## Selected passage
____________

OBJECTIVE

This research explored the involvement of MAFG-AS1 in metabolic reprogramming and potential molecular mechanisms in ovarian cancer (OC).

METHODS

The ability of MAFG-AS1 silencing to affect the glucose intake, lactate production, ECAR, OCR and ATP concentrations and NAD/NADH ratios in OC cells was examined. Cell cycle phases and apoptosis were measured by flow cytometry. The influences of MAFG-AS1overexprssion on the above assays were also identified.

RESULTS

A transient reduction in the number of SKOV3 and HO8910 cells in the MAFG-AS1 knockdown group. MAFG-AS1 knockdown can inhibit cell proliferation, induce apoptosis, and enhance the number of cells in G2 phase. Silencing MAFG-AS1 can inhibit the glucose uptake rate, extracellular lactate production, and ECAR of OC cells, ATP levels, and can promote OCR and NAD/ NADH ratio oxidative phosphorylation. Silencing MAFG-AS1 can inhibit HIF-1α in OC.

CONCLUSION

Our study revealed silencing MAFG-AS1 could inhibit the proliferation and induce apoptosis of OC cells by inhibiting the HIF-1α-mediated glycolysis process. Therefore, this study further potentially reveals the machinery of MAFG-AS1 in regulating OC cell proliferation and apoptosis, which is expected to provide a theoretical basis for the study of new targets.

____________

## Given data
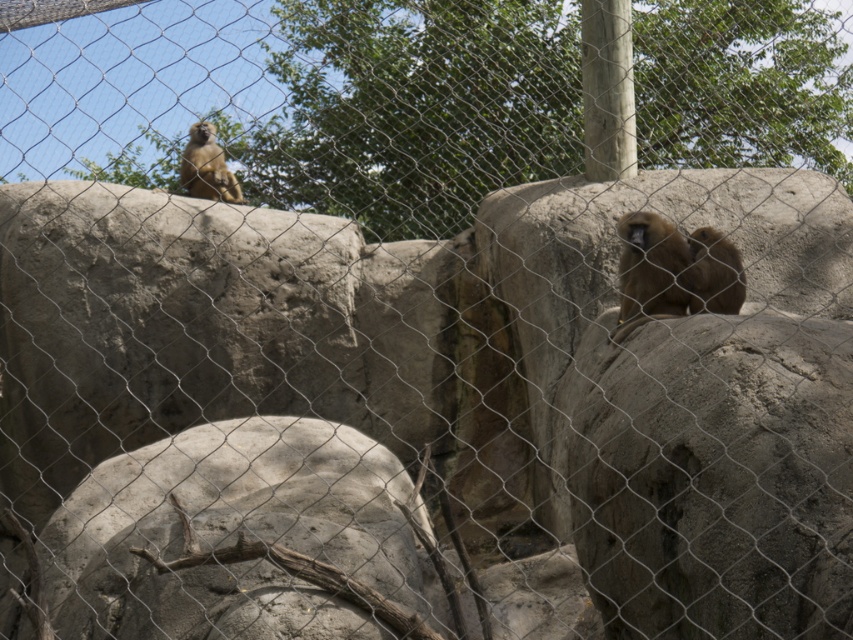
Question: Is brown furry monkey at right thinner than brown furry monkey at upper left?

Choices:
 (A) yes
 (B) no

Answer: (A)

Question: Is brown furry monkey at right thinner than brown furry monkey at upper left?

Choices:
 (A) no
 (B) yes

Answer: (B)

Question: Does brown furry monkey at right appear on the right side of brown furry monkey at upper left?

Choices:
 (A) no
 (B) yes

Answer: (B)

____________

## Exercise tasks
1) In the ovarian cancer abstract, which two cell lines showed a transient drop in number in the MAFG-AS1 knockdown group?
2) Please duplicate the ovarian cancer abstract from "The ability of" to "HIF-1α in OC.".
3) In its first sentence, the methods section of the ovarian cancer abstract lists the things examined for the effect of MAFG-AS1 silencing in OC cells. Name them all.

## Answers by task
1) SKOV3 and HO8910

2)
The ability of MAFG-AS1 silencing to affect the glucose intake, lactate production, ECAR, OCR and ATP concentrations and NAD/NADH ratios in OC cells was examined. Cell cycle phases and apoptosis were measured by flow cytometry. The influences of MAFG-AS1overexprssion on the above assays were also identified.

RESULTS

A transient reduction in the number of SKOV3 and HO8910 cells in the MAFG-AS1 knockdown group. MAFG-AS1 knockdown can inhibit cell proliferation, induce apoptosis, and enhance the number of cells in G2 phase. Silencing MAFG-AS1 can inhibit the glucose uptake rate, extracellular lactate production, and ECAR of OC cells, ATP levels, and can promote OCR and NAD/ NADH ratio oxidative phosphorylation. Silencing MAFG-AS1 can inhibit HIF-1α in OC.

3)
glucose intake
lactate production
ECAR
OCR
ATP concentrations
NAD/NADH ratios